Trinitario is a hybrid between the Criollo and Forastero trees and originated in Trinidad. Around 1678, Criollo trees from Venezuela had been planted in Trinidad, and in the following decades they went on to produce some of the finest Criollo of the time. Then, in 1727, disaster struck. The exact reasons are still unknown and theories vary from fungi and disease to speculation whether the increasingly mature trees imported decades earlier were becoming more and more sensitive to Trinidad's soil and climate, for which they may have not been suited. In any case, the crop failure of 1727 delivered a fatal blow to Trinidad's cocoa economy, which was revived in 1756 with the introduction of the more robust Forastero from the Amazon region. The new variety was combined with the remaining Criollo trees, resulting in the new Trinitario variety. In the 19th century Trinitario trees spread across the globe and can be found in Venezuela, Ecuador, Cameroon, Samoa, Sri Lanka, Java and Papua New Guinea. Trinitario is the predominant fine flavour cocoa and is the most likely bean to be found in high-quality dark chocolate today. A particular mention should go to the Venezuelan Carenero and Rio Caribe varieties, which are very highly regarded. An exception is the Trinitario from Cameroon which is generally classified as bulk produce. The Nacional is mostly cultivated in South America west of the Andes. It is prone to disease and difficult to grow, but has an excellent aroma.
Recommendations for use:
To begin with, сocoa beans should be washed and soaked in water for 15 minutes, to facilitate peeling. There is no need to peel the cocoa shell from the cocoa beans, it's a matter of taste, but it is necessary to wash the beans.

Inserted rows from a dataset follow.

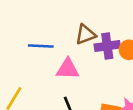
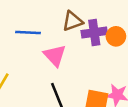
pink triangle: (68, 69) -> (55, 55), turned 45

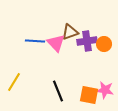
pink triangle: (55, 55) -> (56, 43), moved

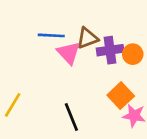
blue line: (35, 41) -> (51, 35), moved
orange square: (89, 95) -> (121, 96), moved, turned 36

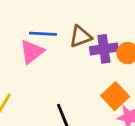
pink triangle: (69, 53) -> (32, 52), moved, turned 35

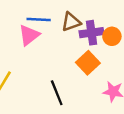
orange square: (115, 96) -> (88, 63), moved

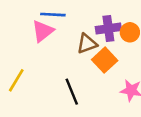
brown triangle: (71, 22) -> (87, 44), moved

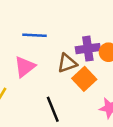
pink triangle: (43, 31) -> (25, 67), moved

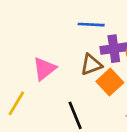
blue line: (34, 35) -> (91, 25), moved

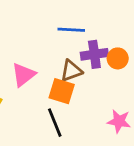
orange square: (110, 82) -> (62, 91), moved, turned -30

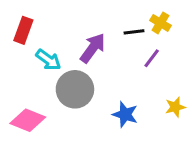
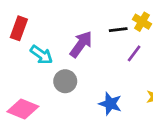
gray circle: (75, 89) -> (65, 81), size x0.7

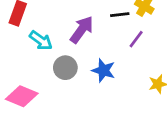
blue star: (110, 104) -> (103, 70), moved

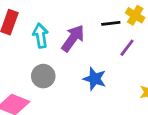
cyan arrow: (41, 40) -> (41, 36), moved, turned -135
gray circle: (65, 68) -> (43, 76), moved

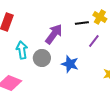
cyan arrow: (41, 36) -> (22, 50), moved
gray circle: (43, 76) -> (42, 58), moved

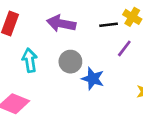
purple arrow: (54, 34) -> (61, 23), moved, turned -115
gray circle: (42, 58) -> (70, 62), moved

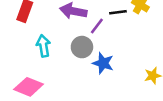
purple line: (124, 48) -> (97, 26), moved

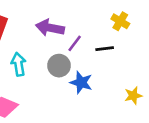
black line: (118, 12) -> (105, 49), moved

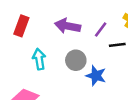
purple line: (75, 43) -> (101, 29), moved

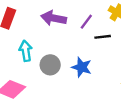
gray circle: (76, 60) -> (50, 65), moved

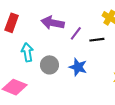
purple line: (86, 22) -> (76, 33), moved

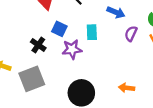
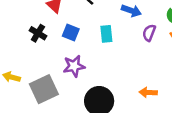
black cross: (38, 45) -> (38, 33), moved
purple star: (72, 49) -> (74, 66), moved

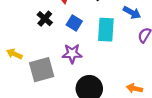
cyan rectangle: (106, 34) -> (106, 30), size x1.5

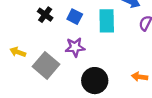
gray square: (42, 70) -> (46, 65), turned -30

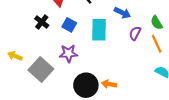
orange arrow: (140, 77) -> (109, 84), moved

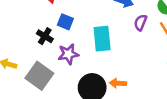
black cross: (42, 22) -> (45, 36), moved
cyan rectangle: (99, 30) -> (102, 39), moved

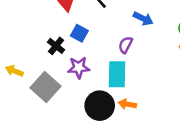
purple semicircle: (141, 23) -> (126, 45), moved
cyan rectangle: (102, 39) -> (117, 74), moved

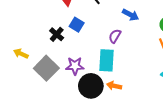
purple star: (79, 67) -> (75, 66), moved

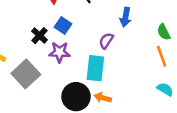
blue arrow: (131, 15) -> (125, 17), turned 70
purple star: (75, 66) -> (60, 52), moved

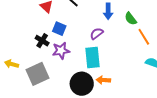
green semicircle: (164, 32) -> (131, 19), moved
purple semicircle: (106, 41) -> (97, 34), turned 32
gray square: (26, 74) -> (37, 74), turned 30

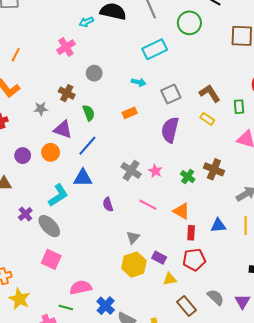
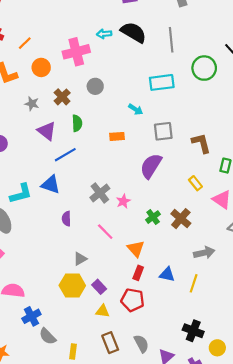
pink cross: (66, 47) -> (76, 52), size x1.4
yellow rectangle: (207, 119) -> (195, 183), moved
orange circle: (51, 152) -> (41, 67), moved

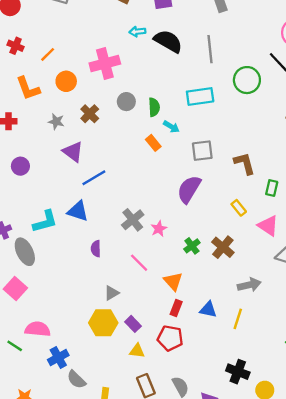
cyan arrow: (104, 34) -> (137, 32), moved
green semicircle: (77, 123) -> (154, 107), moved
orange rectangle: (117, 136) -> (153, 143), moved, turned 56

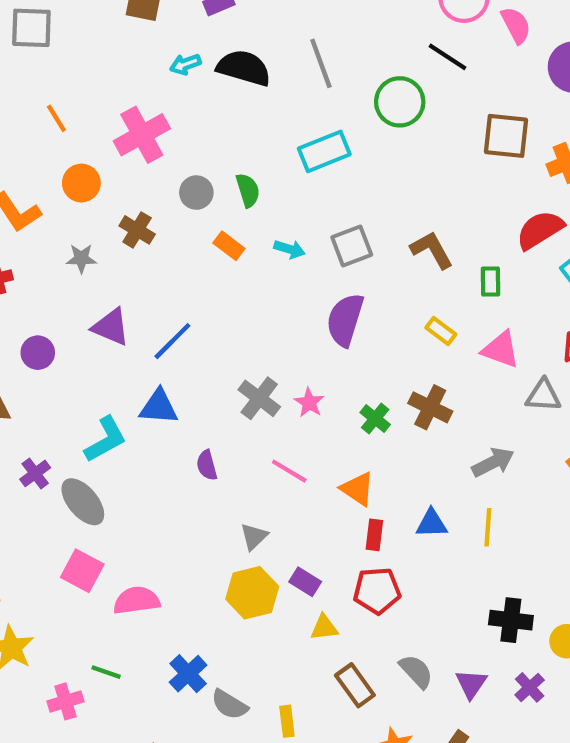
orange line: (48, 54) -> (56, 118), moved, turned -63
cyan arrow: (171, 127) -> (290, 249), moved
orange rectangle: (153, 143) -> (229, 246), moved
purple triangle: (73, 152) -> (111, 327), moved
pink semicircle: (38, 329) -> (137, 601), moved

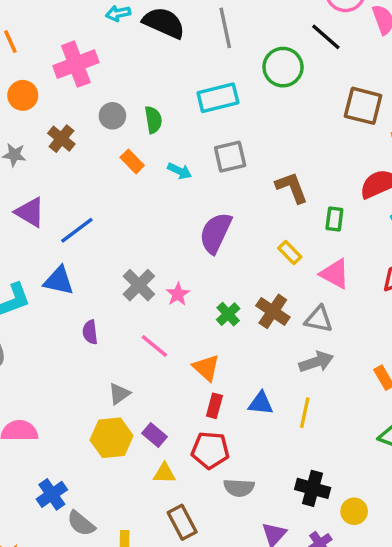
gray square: (352, 246) -> (230, 157), moved
gray triangle: (543, 395) -> (319, 319), moved
gray semicircle: (416, 671) -> (239, 488), moved, turned 128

Each bean consists of several segments, so it is easily crumbled without the skin.
Cocoa beans can simply be eaten as nuts (but not more than 50 per day). One bean is enough for about an hour of cheerfulness and good mood even after a lack of sleep. It dulls the feeling of hunger, acts easily and imperceptibly.
Cocoa beans can be grinded and boiled (with water or milk). The resulting beverage is be very satisfying, thanks to the presence of cocoa butter, but not so useful: boiling disintegrates some of compounds.
To get the maximum of useful substances, add ground cocoa in cold milk and whisk in a blender with a banana, pear or other fruits, sweetening with honey or cane sugar.
Finally, you can add ground cocoa to mixes based on crushed dried fruits with nuts. You can experiment with a variety of ingredients: dates, dried apricots, prunes, raisins, almonds, walnuts, hazelnut, honey, all kinds of jams and jams. Or you can simply dipped fresh fruit in cocoa powder and eat, diversifying the palette of your taste.